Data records
"""

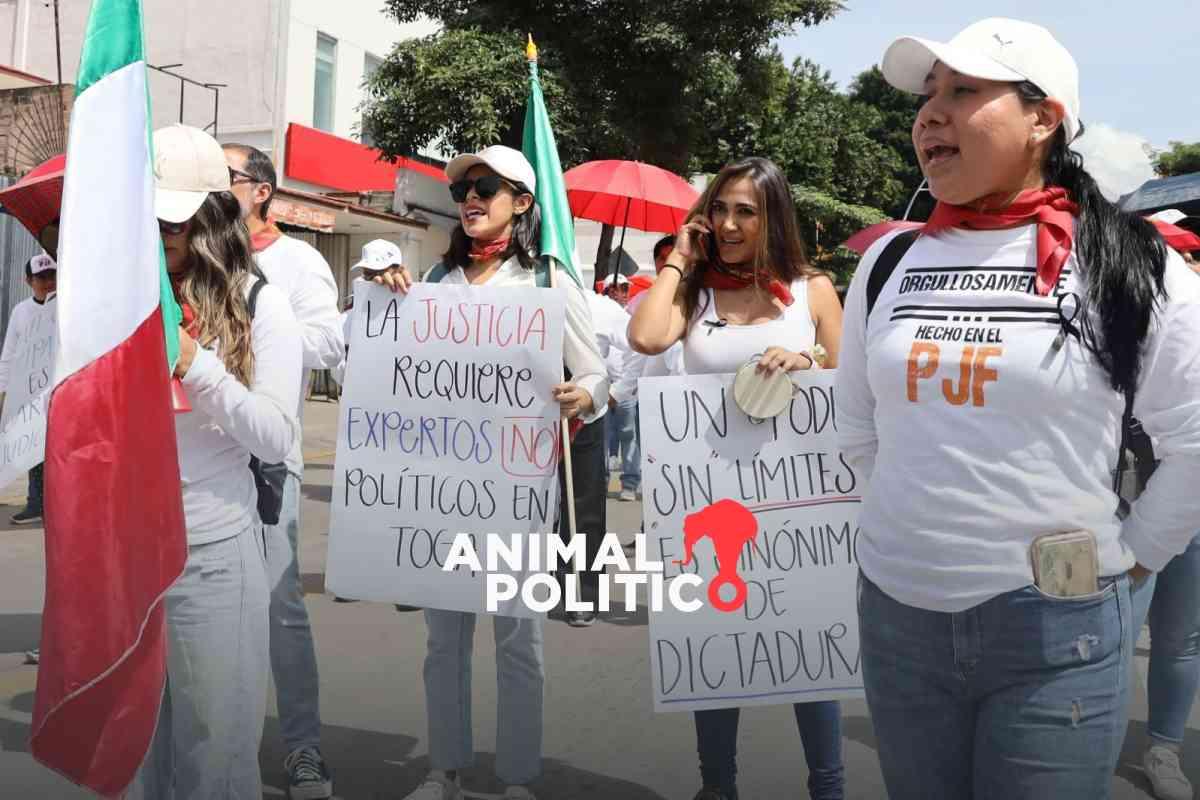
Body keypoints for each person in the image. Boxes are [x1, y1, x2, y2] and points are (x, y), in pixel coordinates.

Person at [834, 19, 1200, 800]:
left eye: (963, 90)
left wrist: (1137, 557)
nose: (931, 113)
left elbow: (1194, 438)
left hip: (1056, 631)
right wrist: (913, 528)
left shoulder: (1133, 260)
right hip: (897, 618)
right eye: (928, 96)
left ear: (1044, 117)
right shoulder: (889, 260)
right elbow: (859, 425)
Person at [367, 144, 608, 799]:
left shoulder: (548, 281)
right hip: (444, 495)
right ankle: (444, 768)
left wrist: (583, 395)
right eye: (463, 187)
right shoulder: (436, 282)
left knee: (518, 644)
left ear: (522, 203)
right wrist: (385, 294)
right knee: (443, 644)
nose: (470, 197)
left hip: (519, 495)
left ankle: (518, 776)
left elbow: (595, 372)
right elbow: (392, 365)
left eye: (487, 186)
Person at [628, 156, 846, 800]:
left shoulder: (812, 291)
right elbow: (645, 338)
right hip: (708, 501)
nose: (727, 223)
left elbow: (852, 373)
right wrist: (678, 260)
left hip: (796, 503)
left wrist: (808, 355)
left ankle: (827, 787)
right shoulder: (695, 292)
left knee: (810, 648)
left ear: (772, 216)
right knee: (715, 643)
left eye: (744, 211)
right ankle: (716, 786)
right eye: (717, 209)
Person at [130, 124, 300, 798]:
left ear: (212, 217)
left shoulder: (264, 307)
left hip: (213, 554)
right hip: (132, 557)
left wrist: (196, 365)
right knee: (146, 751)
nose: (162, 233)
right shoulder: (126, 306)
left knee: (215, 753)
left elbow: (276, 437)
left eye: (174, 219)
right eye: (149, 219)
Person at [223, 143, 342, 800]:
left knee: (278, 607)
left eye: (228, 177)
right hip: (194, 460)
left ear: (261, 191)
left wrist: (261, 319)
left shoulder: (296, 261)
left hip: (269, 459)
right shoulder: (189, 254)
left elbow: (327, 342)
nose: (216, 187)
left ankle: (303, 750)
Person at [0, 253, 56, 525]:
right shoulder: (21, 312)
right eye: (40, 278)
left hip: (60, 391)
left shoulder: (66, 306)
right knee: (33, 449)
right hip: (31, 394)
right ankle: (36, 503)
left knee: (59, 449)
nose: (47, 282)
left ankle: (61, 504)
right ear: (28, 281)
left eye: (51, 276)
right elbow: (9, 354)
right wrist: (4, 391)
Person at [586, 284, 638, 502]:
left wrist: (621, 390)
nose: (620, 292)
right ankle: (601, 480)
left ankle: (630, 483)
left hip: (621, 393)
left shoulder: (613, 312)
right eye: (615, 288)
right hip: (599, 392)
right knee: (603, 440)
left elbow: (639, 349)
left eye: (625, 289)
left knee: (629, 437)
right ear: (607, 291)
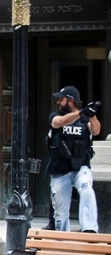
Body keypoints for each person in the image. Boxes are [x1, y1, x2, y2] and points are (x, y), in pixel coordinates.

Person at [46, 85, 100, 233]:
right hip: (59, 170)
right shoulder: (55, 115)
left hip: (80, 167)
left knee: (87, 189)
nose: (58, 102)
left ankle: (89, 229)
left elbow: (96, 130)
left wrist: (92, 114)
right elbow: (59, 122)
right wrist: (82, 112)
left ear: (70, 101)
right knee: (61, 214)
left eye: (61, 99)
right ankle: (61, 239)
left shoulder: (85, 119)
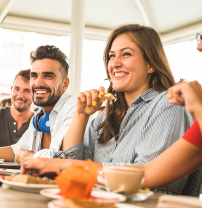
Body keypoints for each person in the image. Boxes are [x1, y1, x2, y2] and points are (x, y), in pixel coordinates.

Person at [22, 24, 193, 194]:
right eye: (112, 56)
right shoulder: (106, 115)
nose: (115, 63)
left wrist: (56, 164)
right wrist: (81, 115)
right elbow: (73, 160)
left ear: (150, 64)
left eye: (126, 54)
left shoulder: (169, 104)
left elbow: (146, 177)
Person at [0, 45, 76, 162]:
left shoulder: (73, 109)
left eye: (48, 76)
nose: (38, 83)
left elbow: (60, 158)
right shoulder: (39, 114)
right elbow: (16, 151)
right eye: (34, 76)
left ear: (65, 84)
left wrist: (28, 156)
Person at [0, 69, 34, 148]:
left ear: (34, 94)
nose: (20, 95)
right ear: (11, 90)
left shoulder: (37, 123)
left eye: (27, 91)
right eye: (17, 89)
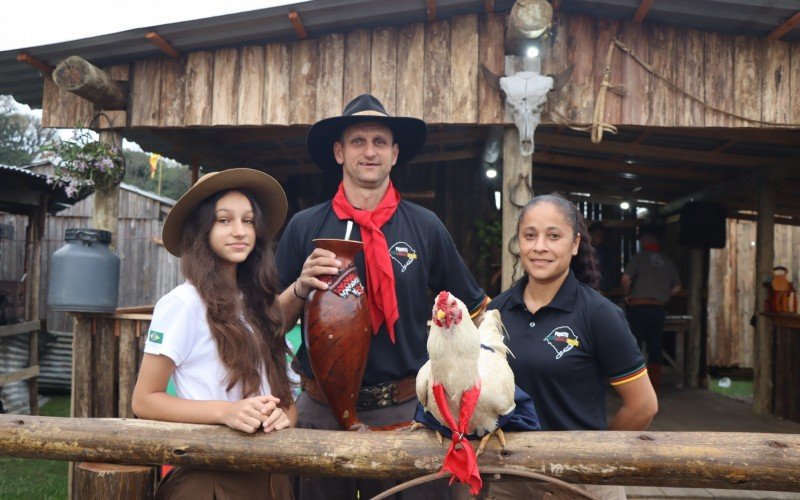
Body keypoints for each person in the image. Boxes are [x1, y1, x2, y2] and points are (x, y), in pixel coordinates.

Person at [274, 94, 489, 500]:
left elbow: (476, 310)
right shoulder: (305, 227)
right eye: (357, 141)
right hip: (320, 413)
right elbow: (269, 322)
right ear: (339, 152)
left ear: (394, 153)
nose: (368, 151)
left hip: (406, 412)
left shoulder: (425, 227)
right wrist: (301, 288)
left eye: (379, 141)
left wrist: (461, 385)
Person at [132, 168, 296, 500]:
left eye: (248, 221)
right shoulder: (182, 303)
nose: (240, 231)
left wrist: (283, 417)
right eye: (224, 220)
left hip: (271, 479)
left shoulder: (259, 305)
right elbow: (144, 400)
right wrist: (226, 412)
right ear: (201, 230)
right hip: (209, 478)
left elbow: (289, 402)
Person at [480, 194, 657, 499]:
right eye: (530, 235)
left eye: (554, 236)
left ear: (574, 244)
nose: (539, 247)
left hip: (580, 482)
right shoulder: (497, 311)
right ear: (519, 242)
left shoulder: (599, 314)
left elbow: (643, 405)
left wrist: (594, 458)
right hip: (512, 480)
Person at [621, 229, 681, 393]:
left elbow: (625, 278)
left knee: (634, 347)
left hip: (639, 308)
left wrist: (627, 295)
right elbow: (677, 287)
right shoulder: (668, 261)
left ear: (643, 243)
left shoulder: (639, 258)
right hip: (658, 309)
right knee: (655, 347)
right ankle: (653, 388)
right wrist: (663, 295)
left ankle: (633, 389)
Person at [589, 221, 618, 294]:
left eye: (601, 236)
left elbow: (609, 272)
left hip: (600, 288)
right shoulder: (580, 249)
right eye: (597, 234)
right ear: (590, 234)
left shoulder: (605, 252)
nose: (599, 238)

"""
"""

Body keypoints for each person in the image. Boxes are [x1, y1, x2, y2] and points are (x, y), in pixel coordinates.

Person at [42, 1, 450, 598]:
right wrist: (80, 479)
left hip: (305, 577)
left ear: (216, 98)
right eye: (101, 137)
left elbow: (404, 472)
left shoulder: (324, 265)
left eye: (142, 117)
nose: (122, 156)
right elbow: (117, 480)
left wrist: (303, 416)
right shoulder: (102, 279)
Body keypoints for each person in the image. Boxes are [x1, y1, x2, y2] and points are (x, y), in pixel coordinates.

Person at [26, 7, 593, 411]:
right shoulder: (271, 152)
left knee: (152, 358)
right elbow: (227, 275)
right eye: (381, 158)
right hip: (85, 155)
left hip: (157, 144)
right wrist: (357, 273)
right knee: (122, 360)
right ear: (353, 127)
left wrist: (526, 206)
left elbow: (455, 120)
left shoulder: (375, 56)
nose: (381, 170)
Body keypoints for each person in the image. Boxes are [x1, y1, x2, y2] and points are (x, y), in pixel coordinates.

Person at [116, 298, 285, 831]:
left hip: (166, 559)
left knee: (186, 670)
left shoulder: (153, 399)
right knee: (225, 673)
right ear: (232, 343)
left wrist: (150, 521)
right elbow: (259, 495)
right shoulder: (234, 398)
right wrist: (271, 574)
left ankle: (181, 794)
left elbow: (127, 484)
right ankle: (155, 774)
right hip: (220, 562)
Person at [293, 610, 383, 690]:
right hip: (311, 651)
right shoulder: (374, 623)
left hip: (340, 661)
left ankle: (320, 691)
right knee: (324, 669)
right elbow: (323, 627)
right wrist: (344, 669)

"""

:: Exercise instructions ::
Starting with the line with "left shoulder: (812, 291)" above and going on through the line with "left eye: (744, 211)", transcribe every line exactly, both ends included, and add nothing.

:: Result of this task ::
left shoulder: (812, 291)
right elbow: (645, 338)
right hip: (708, 501)
nose: (727, 223)
left elbow: (852, 373)
right wrist: (678, 260)
left hip: (796, 503)
left wrist: (808, 355)
left ankle: (827, 787)
right shoulder: (695, 292)
left knee: (810, 648)
left ear: (772, 216)
right knee: (715, 643)
left eye: (744, 211)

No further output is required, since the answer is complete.